Often when I look back at the drafts of stories from many years ago, I find myself wincing a bit—prose that's not up to par, plotting a little underdone (or overwrought), or characters without much... well, character. Often, I end up just tucking those drafts away once more—out of sight, where they belong.
But in this case, returning to those early drafts of "Two for One," I found myself pleasantly surprised, particularly by some of the playfulness at the line-level—a bit of fun with language and phrasings, particularly in descriptions of food and drink. The story felt like it had some energy to it, it felt like that writer—the old me—was having some fun, and that fun was infectious. I found myself excited to dig in for a fresh revision.
Here's a little sample of the story to, um, whet your appetite?
Sandra worked as a receptionist at a law firm in downtown Raleigh, and on Friday mornings she browsed through the newspaper between calls, looking for new ways to lure Wylie away from Dine-A-Mate. In recent weeks she had been drawn repeatedly to an ad for the new Royal International Buffet.
Alaskan King Crab Legs! Peking Duck! London Broil! Chilean Sea Bass!—each entrĂ©e was encased in a starburst. Drawings of the Eiffel Tower and the Taj Mahal, of the Leaning Tower of Pisa and the Golden Gate Bridge stood in each corner of the ad. Visit the world on our 70-foot-long buffet! Chefs of all nationalities! Kids buffet for tiny travelers! Elegance and sophistication!
Elegance and sophistication? She knew better. A buffet was a buffet.

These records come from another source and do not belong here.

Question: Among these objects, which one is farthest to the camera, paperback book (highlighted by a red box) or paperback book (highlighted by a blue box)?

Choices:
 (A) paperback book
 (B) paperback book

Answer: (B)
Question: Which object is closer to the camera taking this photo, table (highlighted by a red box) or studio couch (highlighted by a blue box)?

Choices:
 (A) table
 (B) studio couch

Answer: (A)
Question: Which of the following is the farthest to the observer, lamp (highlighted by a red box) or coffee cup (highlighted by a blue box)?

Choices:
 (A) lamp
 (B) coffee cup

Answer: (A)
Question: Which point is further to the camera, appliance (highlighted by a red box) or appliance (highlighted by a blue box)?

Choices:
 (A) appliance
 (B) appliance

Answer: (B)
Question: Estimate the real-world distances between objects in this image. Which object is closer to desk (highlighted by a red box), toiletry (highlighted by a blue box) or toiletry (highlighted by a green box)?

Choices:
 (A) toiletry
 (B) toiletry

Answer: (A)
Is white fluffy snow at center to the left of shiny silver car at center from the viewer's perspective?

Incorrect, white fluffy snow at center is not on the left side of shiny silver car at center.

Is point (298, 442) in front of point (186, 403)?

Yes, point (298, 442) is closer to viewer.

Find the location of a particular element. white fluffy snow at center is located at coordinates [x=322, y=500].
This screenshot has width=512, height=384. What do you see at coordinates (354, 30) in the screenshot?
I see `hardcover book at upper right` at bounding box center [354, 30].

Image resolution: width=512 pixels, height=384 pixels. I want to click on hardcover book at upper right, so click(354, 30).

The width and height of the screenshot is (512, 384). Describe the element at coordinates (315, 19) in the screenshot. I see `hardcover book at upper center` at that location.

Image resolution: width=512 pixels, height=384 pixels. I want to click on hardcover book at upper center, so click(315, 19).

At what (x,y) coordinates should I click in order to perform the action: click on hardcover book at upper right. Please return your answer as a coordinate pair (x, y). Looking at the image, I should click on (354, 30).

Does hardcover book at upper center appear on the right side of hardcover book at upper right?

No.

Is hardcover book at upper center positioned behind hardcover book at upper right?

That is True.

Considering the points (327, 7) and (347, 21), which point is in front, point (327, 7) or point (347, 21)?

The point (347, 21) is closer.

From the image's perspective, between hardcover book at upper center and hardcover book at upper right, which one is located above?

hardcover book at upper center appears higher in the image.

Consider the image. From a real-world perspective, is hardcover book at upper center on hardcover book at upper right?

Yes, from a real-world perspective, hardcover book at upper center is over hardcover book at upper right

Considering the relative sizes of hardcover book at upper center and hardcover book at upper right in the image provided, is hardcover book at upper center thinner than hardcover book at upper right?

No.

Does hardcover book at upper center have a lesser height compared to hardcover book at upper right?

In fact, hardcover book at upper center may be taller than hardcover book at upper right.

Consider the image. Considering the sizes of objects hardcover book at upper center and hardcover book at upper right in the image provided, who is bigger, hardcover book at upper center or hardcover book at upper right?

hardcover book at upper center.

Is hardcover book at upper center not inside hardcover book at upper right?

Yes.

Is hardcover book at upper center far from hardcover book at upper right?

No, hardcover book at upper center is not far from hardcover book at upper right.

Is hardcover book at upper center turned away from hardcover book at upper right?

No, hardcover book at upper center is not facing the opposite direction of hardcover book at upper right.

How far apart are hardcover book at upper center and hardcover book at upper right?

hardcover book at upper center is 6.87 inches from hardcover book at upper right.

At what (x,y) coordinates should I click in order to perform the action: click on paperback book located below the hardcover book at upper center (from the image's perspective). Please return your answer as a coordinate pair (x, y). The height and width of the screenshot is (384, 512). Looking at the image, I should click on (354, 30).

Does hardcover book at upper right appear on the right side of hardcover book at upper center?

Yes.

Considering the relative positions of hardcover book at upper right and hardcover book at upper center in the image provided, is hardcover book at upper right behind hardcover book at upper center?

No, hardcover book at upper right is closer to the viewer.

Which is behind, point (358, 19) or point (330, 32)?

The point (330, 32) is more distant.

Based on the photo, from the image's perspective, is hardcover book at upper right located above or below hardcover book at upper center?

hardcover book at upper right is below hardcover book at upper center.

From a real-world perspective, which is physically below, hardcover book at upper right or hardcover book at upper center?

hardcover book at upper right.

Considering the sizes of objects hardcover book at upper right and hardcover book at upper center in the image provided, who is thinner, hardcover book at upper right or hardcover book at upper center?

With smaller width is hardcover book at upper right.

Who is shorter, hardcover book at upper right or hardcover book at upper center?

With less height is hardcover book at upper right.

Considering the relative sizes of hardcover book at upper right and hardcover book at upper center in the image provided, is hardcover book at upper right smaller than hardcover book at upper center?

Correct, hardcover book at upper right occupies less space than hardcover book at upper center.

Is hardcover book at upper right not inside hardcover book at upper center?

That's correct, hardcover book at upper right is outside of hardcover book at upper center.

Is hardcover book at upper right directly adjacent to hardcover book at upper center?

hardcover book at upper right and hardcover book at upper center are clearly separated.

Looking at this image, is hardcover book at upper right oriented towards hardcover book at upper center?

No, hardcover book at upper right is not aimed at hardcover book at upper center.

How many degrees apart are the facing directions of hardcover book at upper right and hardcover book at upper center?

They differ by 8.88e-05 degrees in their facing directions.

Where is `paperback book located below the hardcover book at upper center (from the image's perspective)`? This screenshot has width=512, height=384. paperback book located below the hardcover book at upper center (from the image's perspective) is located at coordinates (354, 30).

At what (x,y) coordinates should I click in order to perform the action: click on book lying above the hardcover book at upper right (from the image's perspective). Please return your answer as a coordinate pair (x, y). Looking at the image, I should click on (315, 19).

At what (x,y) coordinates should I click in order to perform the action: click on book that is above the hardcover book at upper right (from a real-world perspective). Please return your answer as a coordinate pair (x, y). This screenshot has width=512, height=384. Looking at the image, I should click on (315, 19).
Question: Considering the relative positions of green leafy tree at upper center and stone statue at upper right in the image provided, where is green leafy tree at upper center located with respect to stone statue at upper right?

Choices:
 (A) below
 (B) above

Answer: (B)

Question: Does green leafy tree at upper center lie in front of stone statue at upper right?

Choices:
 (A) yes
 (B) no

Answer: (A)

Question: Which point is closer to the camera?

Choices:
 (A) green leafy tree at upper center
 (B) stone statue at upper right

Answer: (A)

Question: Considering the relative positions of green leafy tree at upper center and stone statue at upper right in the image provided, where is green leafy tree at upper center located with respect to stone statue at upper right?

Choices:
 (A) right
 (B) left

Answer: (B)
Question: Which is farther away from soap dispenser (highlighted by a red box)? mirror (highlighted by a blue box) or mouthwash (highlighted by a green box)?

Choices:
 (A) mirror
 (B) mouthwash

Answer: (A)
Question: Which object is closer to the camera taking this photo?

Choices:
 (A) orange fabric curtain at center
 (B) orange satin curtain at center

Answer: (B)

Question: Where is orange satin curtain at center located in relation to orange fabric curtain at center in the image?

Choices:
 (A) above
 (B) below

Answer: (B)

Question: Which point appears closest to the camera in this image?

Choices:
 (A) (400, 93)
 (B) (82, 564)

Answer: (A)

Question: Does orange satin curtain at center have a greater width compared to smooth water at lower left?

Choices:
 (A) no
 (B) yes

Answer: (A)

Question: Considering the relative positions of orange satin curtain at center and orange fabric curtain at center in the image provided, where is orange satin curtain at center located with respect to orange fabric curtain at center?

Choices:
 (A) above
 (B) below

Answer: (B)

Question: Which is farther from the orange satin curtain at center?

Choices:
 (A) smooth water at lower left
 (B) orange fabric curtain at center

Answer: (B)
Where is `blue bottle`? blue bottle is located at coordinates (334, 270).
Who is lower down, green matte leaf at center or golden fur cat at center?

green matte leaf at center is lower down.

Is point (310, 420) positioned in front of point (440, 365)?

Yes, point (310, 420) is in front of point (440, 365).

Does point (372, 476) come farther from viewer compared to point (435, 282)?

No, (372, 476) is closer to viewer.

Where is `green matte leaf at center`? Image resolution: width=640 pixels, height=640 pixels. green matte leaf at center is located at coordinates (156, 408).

But that wasn’t the point.
“I saw this new restaurant,” she told Wylie on their regular Wednesday. “Want to try it one night?” She handed him the paper.
They’d finished the steaks she’d pan-fried with a little Marsala sauce. Capers and green peppercorns and a hint of Dijon—though she’d called it pan gravy for Wylie’s sake. Last Wednesday, she’d added a single finely minced porcini mushroom into a quick pasta sauce, even though Wylie claimed an aversion to “funguses.” Another Wednesday, she’d glazed some pork chops with guava paste, telling him it was a new barbecue sauce from Hunt’s.
Had any of it encouraged his appetites?
Had it? Well... you'll have to read and see.
I hope readers will enjoy the final story too, and I'm grateful to Michael Bracken and Barb Goffman for editing Murder, Neat and to all my fellow contributors—so pleased to have my work alongside yours.